Page excerpt –
9. Transport in Animals

Question 1

Circulatory System

Answer 1

A system of blood vessels with a pump (the heart) and valves to ensure one-way flow of blood.

Question 2

Heart

Answer 2

The pump in a circulatory system.

Question 3

Blood vessels

Answer 3

Tubes through which the blood flows.

Question 4

Valves

Answer 4

Structures which permit the flow of blood in one direction only.

Question 5

What is the double circulatory system?

Answer 5

• Found in mammals
• Blood passes through the heart twice. - Every time the heart beats, some blood is sent to the lungs and some is sent to the heart.
• The blood in each circuit is kept separate and at different pressures.
• Blood going to the lungs is at a low pressure (to not burst capillaries), blood going to the body is at high pressure so it can go all the way around.

Question 6

Why do we need the double circulatory system?

Answer 6

• More efficient way of delivering oxygen to the tissues than single circulation.
• Ensure blood going to the body is under high pressure

Question 7

Two circuit types in double circulation.

Answer 7

• In the first (shorter) circuit, the blood flows from the heart to the lungs for oxygenation and then back to the heart.
• In the second (longer) circuit, the blood flows from the heart to the other parts of the body and then back to the heart.

Question 8

What is the single circulatory system?

Answer 8

The blood only flows through the heart once…

Eg. in fish…

(blood flows)

Chart reading exercises –

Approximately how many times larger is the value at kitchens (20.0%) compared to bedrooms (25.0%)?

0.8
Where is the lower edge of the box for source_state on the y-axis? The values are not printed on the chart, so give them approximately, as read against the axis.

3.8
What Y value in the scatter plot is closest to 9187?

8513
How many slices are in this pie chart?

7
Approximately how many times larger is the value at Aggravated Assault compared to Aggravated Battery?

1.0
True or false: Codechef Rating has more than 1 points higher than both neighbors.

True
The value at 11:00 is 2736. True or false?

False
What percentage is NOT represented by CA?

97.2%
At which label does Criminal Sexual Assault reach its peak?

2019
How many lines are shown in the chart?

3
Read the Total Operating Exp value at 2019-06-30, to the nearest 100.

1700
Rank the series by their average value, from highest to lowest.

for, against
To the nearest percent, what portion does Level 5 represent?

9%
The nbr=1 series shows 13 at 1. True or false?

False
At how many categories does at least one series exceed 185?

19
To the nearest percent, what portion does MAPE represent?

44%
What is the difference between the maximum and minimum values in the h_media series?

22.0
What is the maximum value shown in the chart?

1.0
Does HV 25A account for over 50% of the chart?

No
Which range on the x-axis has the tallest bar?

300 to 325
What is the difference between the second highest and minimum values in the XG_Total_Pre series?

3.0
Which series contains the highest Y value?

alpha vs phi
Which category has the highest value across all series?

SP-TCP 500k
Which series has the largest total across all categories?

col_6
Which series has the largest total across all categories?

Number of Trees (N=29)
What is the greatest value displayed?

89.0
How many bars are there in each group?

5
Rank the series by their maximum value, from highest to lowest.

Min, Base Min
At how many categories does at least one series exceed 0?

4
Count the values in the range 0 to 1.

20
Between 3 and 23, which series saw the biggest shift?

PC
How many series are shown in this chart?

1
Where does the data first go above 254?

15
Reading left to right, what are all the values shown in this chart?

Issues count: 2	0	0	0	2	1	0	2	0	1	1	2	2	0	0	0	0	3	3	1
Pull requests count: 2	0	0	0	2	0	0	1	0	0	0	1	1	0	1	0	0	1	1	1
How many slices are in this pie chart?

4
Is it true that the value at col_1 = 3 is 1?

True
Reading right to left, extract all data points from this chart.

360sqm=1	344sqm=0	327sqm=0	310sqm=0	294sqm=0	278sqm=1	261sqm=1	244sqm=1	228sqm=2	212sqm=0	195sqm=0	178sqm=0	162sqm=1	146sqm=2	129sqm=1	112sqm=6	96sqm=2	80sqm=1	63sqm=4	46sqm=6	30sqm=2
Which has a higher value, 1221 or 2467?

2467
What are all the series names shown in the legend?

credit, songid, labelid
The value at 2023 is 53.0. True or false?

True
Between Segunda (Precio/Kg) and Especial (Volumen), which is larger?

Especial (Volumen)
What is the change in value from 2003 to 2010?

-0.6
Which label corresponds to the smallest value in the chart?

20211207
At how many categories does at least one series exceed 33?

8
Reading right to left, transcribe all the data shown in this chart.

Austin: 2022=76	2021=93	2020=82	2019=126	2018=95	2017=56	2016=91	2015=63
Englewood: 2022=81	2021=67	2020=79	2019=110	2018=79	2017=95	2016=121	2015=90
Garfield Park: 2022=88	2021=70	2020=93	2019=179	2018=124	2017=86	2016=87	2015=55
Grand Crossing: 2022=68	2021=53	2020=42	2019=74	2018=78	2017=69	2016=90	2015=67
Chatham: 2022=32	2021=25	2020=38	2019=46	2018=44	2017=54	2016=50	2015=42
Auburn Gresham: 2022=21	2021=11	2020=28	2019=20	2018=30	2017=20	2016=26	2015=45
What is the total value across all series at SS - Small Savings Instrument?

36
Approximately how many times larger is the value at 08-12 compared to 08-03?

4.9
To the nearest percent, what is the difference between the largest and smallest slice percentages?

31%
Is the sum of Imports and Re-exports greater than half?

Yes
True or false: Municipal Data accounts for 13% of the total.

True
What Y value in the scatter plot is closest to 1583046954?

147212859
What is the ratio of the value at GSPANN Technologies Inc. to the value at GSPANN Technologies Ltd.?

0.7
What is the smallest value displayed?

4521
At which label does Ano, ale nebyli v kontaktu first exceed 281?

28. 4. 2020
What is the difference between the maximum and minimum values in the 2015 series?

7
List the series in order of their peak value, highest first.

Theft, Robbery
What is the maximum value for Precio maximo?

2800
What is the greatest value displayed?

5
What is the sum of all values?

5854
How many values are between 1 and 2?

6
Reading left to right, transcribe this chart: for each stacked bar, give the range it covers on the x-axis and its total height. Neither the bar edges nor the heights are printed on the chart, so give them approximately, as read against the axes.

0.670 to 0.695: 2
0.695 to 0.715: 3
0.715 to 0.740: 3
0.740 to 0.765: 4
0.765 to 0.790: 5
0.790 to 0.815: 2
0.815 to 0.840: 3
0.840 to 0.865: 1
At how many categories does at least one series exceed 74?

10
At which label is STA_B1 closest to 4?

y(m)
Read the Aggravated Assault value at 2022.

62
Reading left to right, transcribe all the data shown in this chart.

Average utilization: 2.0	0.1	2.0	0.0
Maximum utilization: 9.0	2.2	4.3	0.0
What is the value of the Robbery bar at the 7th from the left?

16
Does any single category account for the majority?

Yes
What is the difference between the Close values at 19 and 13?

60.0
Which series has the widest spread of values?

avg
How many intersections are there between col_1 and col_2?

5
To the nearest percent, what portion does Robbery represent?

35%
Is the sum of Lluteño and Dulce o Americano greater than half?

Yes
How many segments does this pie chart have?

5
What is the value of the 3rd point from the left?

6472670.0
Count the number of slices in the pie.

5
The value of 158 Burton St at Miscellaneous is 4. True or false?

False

Activities –
1. In the transport in animals notes, reproduce the text from "Tubes through which" to "is the double circulatory system?".
2. Answer these from the transport in animals notes:
(a) What do valves permit?
(b) Why is blood going to the lungs kept at a low pressure?
(c) What animal is given as an example of the single circulatory system?

Task-by-task results –
1.
Tubes through which the blood flows.

Question 4

Valves

Answer 4

Structures which permit the flow of blood in one direction only.

Question 5

What is the double circulatory system?

2.
(a) The flow of blood in one direction only.
(b) So it does not burst capillaries.
(c) Fish.